> [WORK ORDER]:
Copy every one of the records below word for word, leaving out the pictures.

+ + + + +

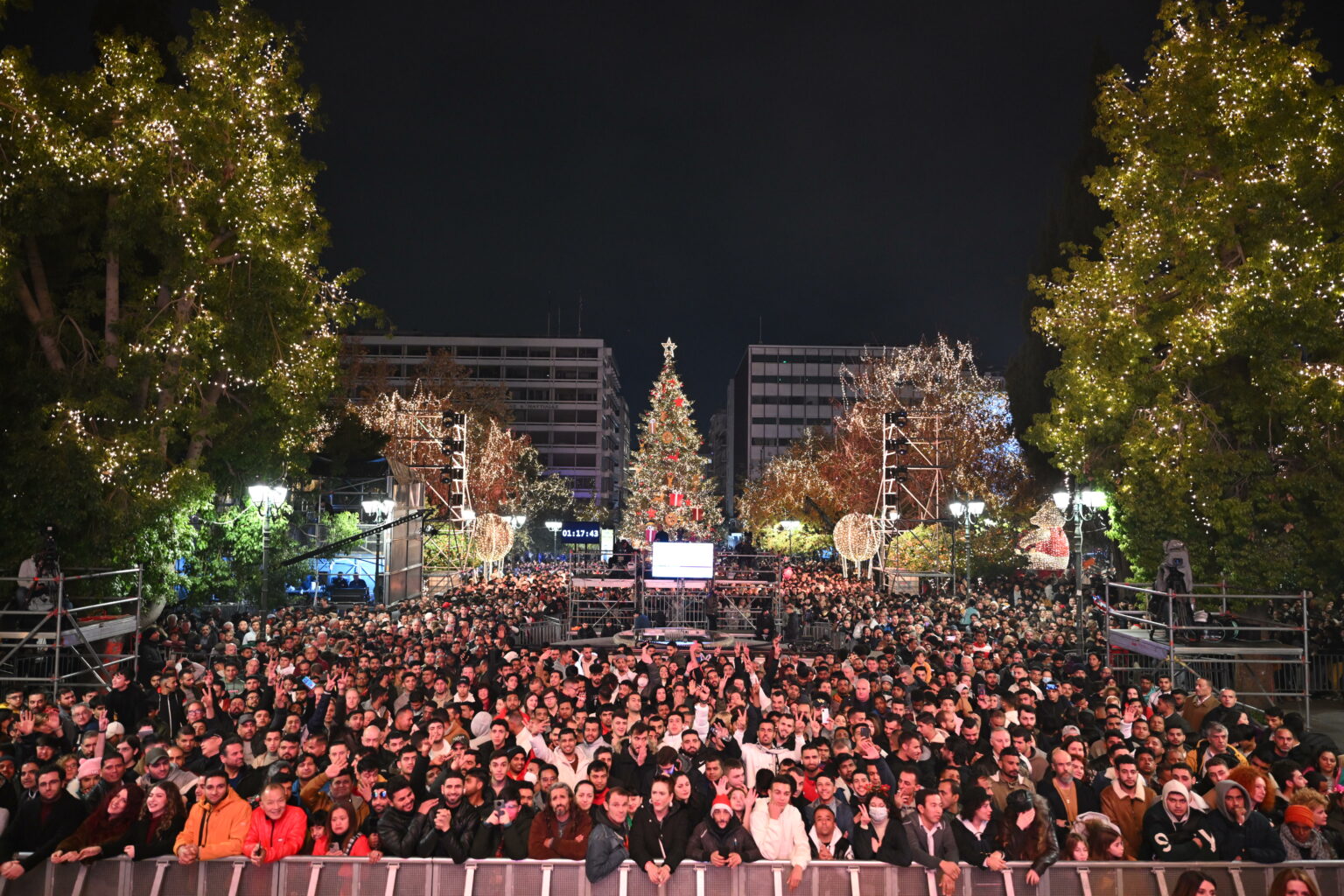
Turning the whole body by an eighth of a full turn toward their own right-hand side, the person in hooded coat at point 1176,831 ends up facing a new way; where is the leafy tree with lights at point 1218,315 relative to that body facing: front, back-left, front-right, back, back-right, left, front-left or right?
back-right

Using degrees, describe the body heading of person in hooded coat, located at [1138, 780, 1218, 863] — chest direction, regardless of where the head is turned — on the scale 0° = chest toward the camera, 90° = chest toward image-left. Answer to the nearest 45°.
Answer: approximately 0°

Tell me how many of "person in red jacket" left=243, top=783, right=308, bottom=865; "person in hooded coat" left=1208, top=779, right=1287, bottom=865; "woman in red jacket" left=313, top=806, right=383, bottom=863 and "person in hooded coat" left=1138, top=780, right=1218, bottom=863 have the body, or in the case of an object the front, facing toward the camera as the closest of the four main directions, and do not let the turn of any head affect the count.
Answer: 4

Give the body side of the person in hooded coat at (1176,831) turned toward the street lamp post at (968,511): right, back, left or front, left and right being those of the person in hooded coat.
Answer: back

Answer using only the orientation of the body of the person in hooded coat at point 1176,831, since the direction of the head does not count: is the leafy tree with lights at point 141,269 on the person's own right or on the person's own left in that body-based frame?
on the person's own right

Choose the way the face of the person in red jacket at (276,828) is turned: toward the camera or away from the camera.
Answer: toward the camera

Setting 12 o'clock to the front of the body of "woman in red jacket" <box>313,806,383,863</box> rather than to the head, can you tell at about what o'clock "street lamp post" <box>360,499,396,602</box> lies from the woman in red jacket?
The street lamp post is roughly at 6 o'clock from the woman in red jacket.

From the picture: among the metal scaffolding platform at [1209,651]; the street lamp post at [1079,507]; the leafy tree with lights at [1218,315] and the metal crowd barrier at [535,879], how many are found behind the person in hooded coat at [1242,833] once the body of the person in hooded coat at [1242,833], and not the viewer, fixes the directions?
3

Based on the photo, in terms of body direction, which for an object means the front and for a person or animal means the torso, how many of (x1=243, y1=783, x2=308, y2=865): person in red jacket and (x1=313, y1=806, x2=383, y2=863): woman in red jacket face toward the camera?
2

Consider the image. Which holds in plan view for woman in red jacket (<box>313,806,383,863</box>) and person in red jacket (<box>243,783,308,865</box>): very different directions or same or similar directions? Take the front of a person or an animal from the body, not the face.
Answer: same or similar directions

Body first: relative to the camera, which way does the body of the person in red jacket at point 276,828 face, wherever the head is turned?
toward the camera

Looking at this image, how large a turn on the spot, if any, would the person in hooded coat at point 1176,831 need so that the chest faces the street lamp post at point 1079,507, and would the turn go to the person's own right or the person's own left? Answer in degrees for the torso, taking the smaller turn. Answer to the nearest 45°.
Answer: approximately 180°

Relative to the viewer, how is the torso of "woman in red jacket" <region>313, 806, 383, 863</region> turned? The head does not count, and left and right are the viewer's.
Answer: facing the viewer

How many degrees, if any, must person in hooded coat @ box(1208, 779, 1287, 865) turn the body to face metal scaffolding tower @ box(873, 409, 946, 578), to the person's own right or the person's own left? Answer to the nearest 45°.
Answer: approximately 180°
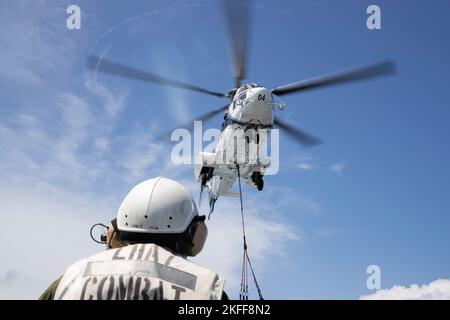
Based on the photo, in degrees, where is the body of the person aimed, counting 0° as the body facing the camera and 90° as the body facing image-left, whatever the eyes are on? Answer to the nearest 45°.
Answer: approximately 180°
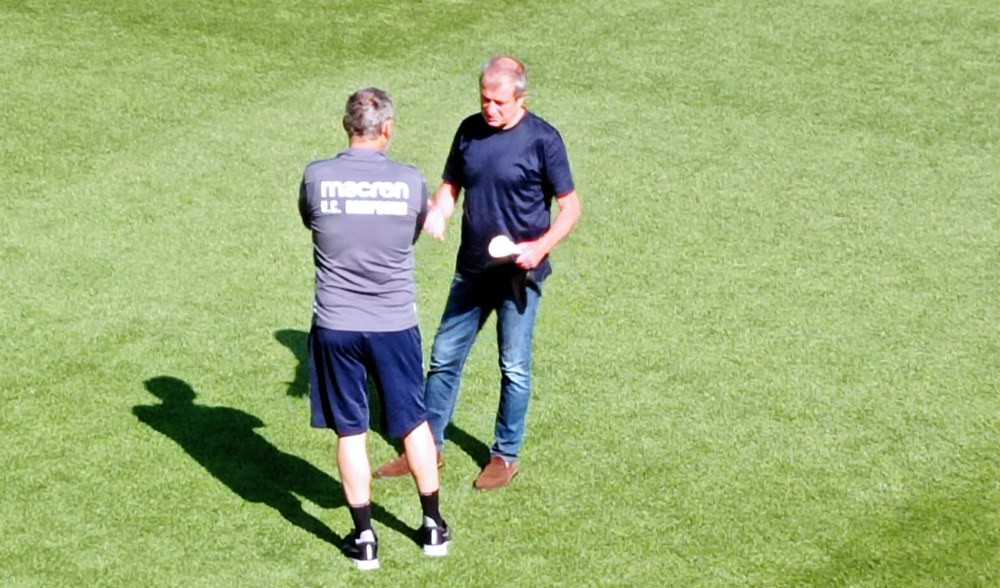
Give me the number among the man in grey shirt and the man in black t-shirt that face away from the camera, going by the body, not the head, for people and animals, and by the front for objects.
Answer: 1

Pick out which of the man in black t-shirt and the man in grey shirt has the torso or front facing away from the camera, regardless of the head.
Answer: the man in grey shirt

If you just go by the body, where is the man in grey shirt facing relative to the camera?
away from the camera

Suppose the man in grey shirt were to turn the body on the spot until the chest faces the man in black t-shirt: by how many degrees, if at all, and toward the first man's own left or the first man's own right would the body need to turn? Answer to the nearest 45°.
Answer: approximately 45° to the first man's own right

+ + + + +

> [SOLUTION]:
Turning the whole body by an eighth of a full turn toward their own right-hand side, the person in hooded coat at point 1176,831 ends up facing a new way; where is the leafy tree with lights at point 1218,315 relative to that body facing: front, back-left, front-right, back, back-right, left, front-left or right?
back-right

Using degrees, describe the body heading of person in hooded coat, located at [1138, 780, 1218, 863] — chest direction, regardless of where the head is turned — on the scale 0° = chest toward the camera, 90° = chest toward image-left. Answer to the nearest 45°.
Answer: approximately 0°

Tell me how many of "person in red jacket" left=243, top=783, right=308, bottom=865; "person in hooded coat" left=1208, top=779, right=1287, bottom=865; "woman in red jacket" left=313, top=806, right=383, bottom=863 and "person in hooded coat" left=1138, top=780, right=1218, bottom=863 have the body, or in the case of an object the front, facing toward the camera as the closest of the four main directions, and do not let the turn of any head affect the count.
Answer: 4

Give the body side of the person in hooded coat at (1176,831) turned toward the street lamp post at (968,511): right, back, left or front, left and right being those of the person in hooded coat.
Answer: back

Answer using only the orientation of the body of the person in hooded coat at point 1176,831, since the direction of the head does not count: is the leafy tree with lights at point 141,269 on the person's own right or on the person's own left in that body-based frame?
on the person's own right

Choose the way the face of the person in red jacket at (276,828) is turned: toward the camera or away from the camera.
Answer: toward the camera

Setting 12 o'clock to the front of the body of "woman in red jacket" <box>313,806,383,863</box> rather than to the head, can you tell at about what o'clock "street lamp post" <box>360,499,396,602</box> lies from the woman in red jacket?
The street lamp post is roughly at 6 o'clock from the woman in red jacket.

From the picture: among the metal scaffolding platform at [1209,651]; the street lamp post at [1079,507]; the leafy tree with lights at [1218,315] and the metal crowd barrier at [535,879], how many are found behind the person in hooded coat at [1242,833] once the body of the person in hooded coat at [1242,833], and not the viewer, fixes the directions?
3

Based on the photo, in terms of body direction, which for an object means the front and for a person or animal means the torso, how many of (x1=243, y1=783, x2=308, y2=865): person in red jacket and (x1=313, y1=806, x2=383, y2=863): woman in red jacket face toward the camera?
2

Consider the image. Which holds in plan view for woman in red jacket (<box>313,806,383,863</box>) and person in red jacket (<box>243,783,308,865</box>): very different directions or same or similar directions? Take the front of a person or an animal from the body, not the face.
Answer: same or similar directions

Body first: relative to the camera, which way does the body of the person in red jacket at point 276,828 face, wherever the head is turned?
toward the camera

Looking at this image, how large a turn on the spot, if any, would the person in hooded coat at point 1176,831 need so that the chest faces the street lamp post at point 1079,507, and would the turn go to the person's own right or the person's own left? Answer in degrees for the torso, taking the smaller turn. Answer to the nearest 45°.
Answer: approximately 180°

Relative to the viewer, how is the torso of "woman in red jacket" <region>313, 806, 383, 863</region> turned? The head does not count, and left and right are the viewer's.
Answer: facing the viewer

How many degrees, if any, must person in hooded coat @ box(1208, 779, 1287, 865) turn the body to face metal scaffolding tower @ box(873, 409, 946, 578), to the person's own right or the person's own left? Answer to the nearest 45°.
Answer: approximately 180°
Based on the photo, in degrees, where is the body of the person aimed, counting 0° as the body facing the camera and 90° as the body facing image-left, whatever the eyes are on? Answer to the nearest 45°.
Answer: approximately 180°
Give me the number among the man in grey shirt and the man in black t-shirt that face away from the camera, going by the body, not the head, for people and animals, and by the front for objects.
Answer: 1

Pick out which of the man in black t-shirt and the man in grey shirt has the torso or front facing away from the camera, regardless of the head.
Answer: the man in grey shirt

If you just go by the body, where is the man in grey shirt facing relative to the camera?
away from the camera

Suppose the man in grey shirt were to turn the body on the spot until the chest faces the man in black t-shirt: by how many degrees, if at all, and toward the first man's own left or the first man's own right would the body need to turn? Answer to the nearest 45°.
Answer: approximately 45° to the first man's own right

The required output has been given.